The problem: Determine how many lines below hold the string "issue". Reply with the number alone.

Dataset entries:
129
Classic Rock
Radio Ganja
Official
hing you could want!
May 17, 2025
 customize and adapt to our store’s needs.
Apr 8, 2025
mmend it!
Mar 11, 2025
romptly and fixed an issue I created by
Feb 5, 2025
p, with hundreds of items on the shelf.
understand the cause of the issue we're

Result of this exercise: 2